[Rendered images with source text]
------------------------------
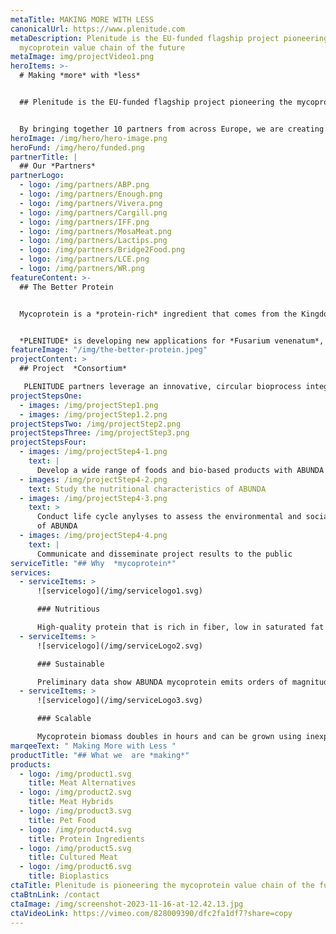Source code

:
```yaml
---
metaTitle: MAKING MORE WITH LESS
canonicalUrl: https://www.plenitude.com
metaDescription: Plenitude is the EU-funded flagship project pioneering the
  mycoprotein value chain of the future
metaImage: img/projectVideo1.png
heroItems: >-
  # Making *more* with *less*


  ## Plenitude is the EU-funded flagship project pioneering the mycoprotein value chain of the future


  By bringing together 10 partners from across Europe, we are creating ultra-sustainable foods and bio-based products using an innovative, minimal-waste fermentation process
heroImage: /img/hero/hero-image.png
heroFund: /img/hero/funded.png
partnerTitle: |
  ## Our *Partners*
partnerLogo:
  - logo: /img/partners/ABP.png
  - logo: /img/partners/Enough.png
  - logo: /img/partners/Vivera.png
  - logo: /img/partners/Cargill.png
  - logo: /img/partners/IFF.png
  - logo: /img/partners/MosaMeat.png
  - logo: /img/partners/Lactips.png
  - logo: /img/partners/Bridge2Food.png
  - logo: /img/partners/LCE.png
  - logo: /img/partners/WR.png
featureContent: >-
  ## The Better Protein


  Mycoprotein is a *protein-rich* ingredient that comes from the Kingdom of Fungi—a hidden world of *microorganisms* with millions of species covering every surface of the planet. While some grow to form the fruiting bodies we know as mushrooms, others have different superpowers.


  *PLENITUDE* is developing new applications for *Fusarium venenatum*, a species with impressive nutritional, flavor, and texture profiles that can easily be used in place of animal proteins to support more *sustainable* and *healthier* diets.
featureImage: "/img/the-better-protein.jpeg"
projectContent: >
  ## Project  *Consortium*

   PLENITUDE partners leverage an innovative, circular bioprocess integrating the production of biofuel and mycoprotein. The result is ABUNDA, an ingredient used to produce high quality foods and bio-based products that set new standards for both sustainability and scalability.-
projectStepsOne:
  - images: /img/projectStep1.png
  - images: /img/projectStep1.2.png
projectStepsTwo: /img/projectStep2.png
projectStepsThree: /img/projectStep3.png
projectStepsFour:
  - images: /img/projectStep4-1.png
    text: |
      Develop a wide range of foods and bio-based products with ABUNDA
  - images: /img/projectStep4-2.png
    text: Study the nutritional characteristics of ABUNDA
  - images: /img/projectStep4-3.png
    text: >
      Conduct life cycle anylyses to assess the environmental and social impact
      of ABUNDA
  - images: /img/projectStep4-4.png
    text: |
      Communicate and disseminate project results to the public
serviceTitle: "## Why  *mycoprotein*"
services:
  - serviceItems: >
      ![servicelogo](/img/servicelogo1.svg)

      ### Nutritious

      High-quality protein that is rich in fiber, low in saturated fat and salt, and contains no cholesterol. It is also a good source of vitamins and minerals, including iron, calcium, and vitamin B12.
  - serviceItems: >
      ![servicelogo](/img/serviceLogo2.svg)

      ### Sustainable

      Preliminary data show ABUNDA mycoprotein emits orders of magnitude lower levels of greenhouse gas emissions and uses significantly less land and water than is needed to produce animal proteins.
  - serviceItems: >
      ![servicelogo](/img/serviceLogo3.svg)

      ### Scalable

      Mycoprotein biomass doubles in hours and can be grown using inexpensive inputs and widely available infrastructure. At scale, one cow’s worth of protein can be produced in just minutes.
marqeeText: " Making More with Less "
productTitle: "## What we  are *making*"
products:
  - logo: /img/product1.svg
    title: Meat Alternatives
  - logo: /img/product2.svg
    title: Meat Hybrids
  - logo: /img/product3.svg
    title: Pet Food
  - logo: /img/product4.svg
    title: Protein Ingredients
  - logo: /img/product5.svg
    title: Cultured Meat
  - logo: /img/product6.svg
    title: Bioplastics
ctaTitle: Plenitude is pioneering the mycoprotein value chain of the future
ctaBtnLink: /contact
ctaImage: /img/screenshot-2023-11-16-at-12.42.13.jpg
ctaVideoLink: https://vimeo.com/828009390/dfc2fa1df7?share=copy
---
```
------------------------------
▶ YOUR GOAL:
The word to find is "animal". Copy every line of the data that holds it.

▶ ANSWER AREA:
  *PLENITUDE* is developing new applications for *Fusarium venenatum*, a species with impressive nutritional, flavor, and texture profiles that can easily be used in place of animal proteins to support more *sustainable* and *healthier* diets.
      Preliminary data show ABUNDA mycoprotein emits orders of magnitude lower levels of greenhouse gas emissions and uses significantly less land and water than is needed to produce animal proteins.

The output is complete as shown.